1- When I share my feelings and ideas about being an adopted person, I’m not whining or complaining. I am telling you the truth as I see it because I live it.
2- Please take me seriously when I discuss adoption.
3- I would rather know the truth, (about any topic), than be told a nice little “story” that will make me “happy”. Don’t think that I won’t know the difference.
4- Loss of any kind really, really sucks, plain and simple.
5- I’m not saying that my feelings are any deeper, better, worse or lighter than yours, but they are MY feelings. Please acknowledge.
6- Many times, especially socially, there’s a veil separating me from everyone else, and I will forever wonder if that veil-feeling is a result of my being adopted / different from most everyone else.

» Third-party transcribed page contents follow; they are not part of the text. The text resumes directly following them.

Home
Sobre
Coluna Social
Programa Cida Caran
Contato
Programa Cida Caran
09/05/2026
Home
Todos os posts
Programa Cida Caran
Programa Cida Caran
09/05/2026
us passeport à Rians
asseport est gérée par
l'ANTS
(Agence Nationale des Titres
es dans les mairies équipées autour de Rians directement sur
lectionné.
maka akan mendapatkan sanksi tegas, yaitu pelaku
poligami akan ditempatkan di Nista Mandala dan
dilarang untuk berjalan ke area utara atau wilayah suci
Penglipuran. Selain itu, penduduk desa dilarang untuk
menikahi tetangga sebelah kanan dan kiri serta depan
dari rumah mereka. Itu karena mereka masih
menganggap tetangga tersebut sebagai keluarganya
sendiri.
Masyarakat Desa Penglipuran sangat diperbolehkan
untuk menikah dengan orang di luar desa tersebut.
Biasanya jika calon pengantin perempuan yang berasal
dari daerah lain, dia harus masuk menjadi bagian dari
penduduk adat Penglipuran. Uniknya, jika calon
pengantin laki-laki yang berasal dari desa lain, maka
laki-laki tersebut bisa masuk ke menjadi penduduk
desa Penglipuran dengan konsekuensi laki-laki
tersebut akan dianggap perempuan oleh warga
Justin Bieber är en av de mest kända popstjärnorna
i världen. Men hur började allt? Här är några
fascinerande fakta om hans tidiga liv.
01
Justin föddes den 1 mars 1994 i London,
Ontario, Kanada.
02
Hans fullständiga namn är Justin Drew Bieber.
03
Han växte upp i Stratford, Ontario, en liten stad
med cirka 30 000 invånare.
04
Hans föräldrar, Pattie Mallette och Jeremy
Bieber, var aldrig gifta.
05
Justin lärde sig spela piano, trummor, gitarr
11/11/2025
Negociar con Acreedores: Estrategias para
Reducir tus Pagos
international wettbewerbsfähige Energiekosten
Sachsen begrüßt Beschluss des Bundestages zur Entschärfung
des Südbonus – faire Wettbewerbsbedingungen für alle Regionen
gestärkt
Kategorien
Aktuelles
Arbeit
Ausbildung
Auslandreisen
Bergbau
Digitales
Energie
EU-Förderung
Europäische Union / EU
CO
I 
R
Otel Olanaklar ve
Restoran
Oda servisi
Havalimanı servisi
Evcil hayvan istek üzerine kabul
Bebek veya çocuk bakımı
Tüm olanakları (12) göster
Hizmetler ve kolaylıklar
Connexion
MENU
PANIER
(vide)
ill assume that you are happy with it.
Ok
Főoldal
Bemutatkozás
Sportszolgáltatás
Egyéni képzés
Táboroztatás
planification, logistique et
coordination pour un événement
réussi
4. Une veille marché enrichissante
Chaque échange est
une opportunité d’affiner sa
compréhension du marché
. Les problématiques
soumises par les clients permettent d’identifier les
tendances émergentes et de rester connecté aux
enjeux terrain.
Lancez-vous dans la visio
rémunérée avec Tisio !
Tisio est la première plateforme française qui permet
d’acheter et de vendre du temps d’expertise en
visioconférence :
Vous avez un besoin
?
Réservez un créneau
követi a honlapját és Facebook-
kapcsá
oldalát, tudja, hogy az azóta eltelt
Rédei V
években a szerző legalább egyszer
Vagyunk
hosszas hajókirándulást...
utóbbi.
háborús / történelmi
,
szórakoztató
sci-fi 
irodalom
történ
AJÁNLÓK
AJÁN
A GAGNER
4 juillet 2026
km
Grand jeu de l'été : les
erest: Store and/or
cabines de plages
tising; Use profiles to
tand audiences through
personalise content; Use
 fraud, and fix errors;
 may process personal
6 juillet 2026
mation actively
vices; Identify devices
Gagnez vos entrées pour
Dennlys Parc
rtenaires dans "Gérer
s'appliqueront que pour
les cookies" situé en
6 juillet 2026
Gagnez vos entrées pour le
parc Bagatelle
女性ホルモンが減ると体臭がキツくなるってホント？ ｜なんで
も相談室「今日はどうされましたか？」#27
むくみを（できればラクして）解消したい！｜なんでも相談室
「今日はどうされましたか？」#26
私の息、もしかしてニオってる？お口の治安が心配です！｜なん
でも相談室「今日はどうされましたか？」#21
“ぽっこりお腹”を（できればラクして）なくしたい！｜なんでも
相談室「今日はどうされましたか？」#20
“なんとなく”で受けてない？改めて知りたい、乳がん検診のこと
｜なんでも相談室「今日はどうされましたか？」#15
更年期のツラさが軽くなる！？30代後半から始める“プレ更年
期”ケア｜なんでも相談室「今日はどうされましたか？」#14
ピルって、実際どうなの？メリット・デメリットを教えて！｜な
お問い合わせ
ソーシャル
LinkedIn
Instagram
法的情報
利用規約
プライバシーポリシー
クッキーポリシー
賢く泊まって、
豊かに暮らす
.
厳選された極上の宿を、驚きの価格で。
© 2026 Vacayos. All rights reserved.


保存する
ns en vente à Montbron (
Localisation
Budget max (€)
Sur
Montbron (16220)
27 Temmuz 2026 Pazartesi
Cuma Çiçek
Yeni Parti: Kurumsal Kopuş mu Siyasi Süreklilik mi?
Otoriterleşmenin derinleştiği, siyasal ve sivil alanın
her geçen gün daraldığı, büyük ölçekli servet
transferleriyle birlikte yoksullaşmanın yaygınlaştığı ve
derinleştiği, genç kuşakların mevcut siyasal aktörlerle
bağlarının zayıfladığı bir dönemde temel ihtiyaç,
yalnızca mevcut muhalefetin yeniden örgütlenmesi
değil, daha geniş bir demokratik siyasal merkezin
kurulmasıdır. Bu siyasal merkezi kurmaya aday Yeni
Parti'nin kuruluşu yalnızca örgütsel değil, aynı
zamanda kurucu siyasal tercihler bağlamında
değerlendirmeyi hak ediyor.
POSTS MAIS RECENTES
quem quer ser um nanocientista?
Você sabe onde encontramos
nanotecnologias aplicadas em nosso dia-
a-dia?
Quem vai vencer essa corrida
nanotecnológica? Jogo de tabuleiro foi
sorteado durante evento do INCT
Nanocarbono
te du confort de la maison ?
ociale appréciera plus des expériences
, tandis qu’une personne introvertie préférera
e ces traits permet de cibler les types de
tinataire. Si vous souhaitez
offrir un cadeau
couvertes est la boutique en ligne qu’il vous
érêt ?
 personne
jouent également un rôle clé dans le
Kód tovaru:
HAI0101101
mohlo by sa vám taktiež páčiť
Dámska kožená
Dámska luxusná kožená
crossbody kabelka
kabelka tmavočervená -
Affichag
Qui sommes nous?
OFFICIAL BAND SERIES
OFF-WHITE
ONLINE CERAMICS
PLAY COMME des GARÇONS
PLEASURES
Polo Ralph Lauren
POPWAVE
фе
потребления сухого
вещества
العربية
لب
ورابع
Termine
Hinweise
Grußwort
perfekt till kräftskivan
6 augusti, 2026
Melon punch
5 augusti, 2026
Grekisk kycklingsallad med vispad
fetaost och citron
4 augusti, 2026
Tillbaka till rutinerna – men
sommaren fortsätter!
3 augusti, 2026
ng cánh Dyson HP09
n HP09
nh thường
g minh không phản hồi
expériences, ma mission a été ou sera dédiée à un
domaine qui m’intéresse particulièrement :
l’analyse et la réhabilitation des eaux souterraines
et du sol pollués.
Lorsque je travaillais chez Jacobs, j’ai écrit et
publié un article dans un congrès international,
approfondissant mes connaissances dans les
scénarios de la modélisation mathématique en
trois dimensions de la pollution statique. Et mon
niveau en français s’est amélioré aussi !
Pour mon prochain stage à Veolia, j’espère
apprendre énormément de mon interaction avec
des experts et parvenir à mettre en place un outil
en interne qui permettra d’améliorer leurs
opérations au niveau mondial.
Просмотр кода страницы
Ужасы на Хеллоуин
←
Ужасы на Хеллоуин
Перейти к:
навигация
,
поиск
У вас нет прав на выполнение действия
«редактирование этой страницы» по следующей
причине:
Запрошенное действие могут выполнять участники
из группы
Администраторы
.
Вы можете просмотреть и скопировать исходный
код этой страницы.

7- I no longer fear being rejected or replaced. I know it will happen eventually. It always does. What I do instead is enjoy the windows of time I do have with people, jobs, etc. and make the most of the “season”. It may be a long season, it may be short…but it’s a season. It’s like that Robert Frost poem, “Nothing Gold Can Stay”: https://www.poets.org/poetsorg/poem/nothing-gold-can-stay When I learned about it in high school it struck a huge chord with me. Prob 3/4 of the kids in my class were zoned out, but that poem gave me a wake-up call.
8- I did not search, find and manitain good relationships w my birth family members because I was dissatisfied w the blessings I had, I did it to learn my medical and ancestral history, enrich my life and the lives of my children who now never have to grow up wondering, “what if…” like I had to do. I did all that to find a way to feel less “fragmented” and more “whole”. It worked.My birth family members are awesome!
9- I get it. We have to have laws to protect children. There are a lot of creeps out there. However, when that young person turns 18, they can serve in the military, buy cigarettes, vote and be tried as an adult. Why should that person be denied their original birth information if they are a responsible, law-abiding citizen? That’s my opinion. Please respect it.
10- I am not anti-adoption, but I am anti-lying/ falsification, anti-manipulation and anti-coercion. Adoption should not be a “business” for big profit. Yeah, yeah…social workers have to be paid. (I teach kids, and I want to be paid. Do you see me getting rich?) Lawyers and other adoption “entrepreneurs” need to lay low on this one. It should be all about family and child servicing first and foremost.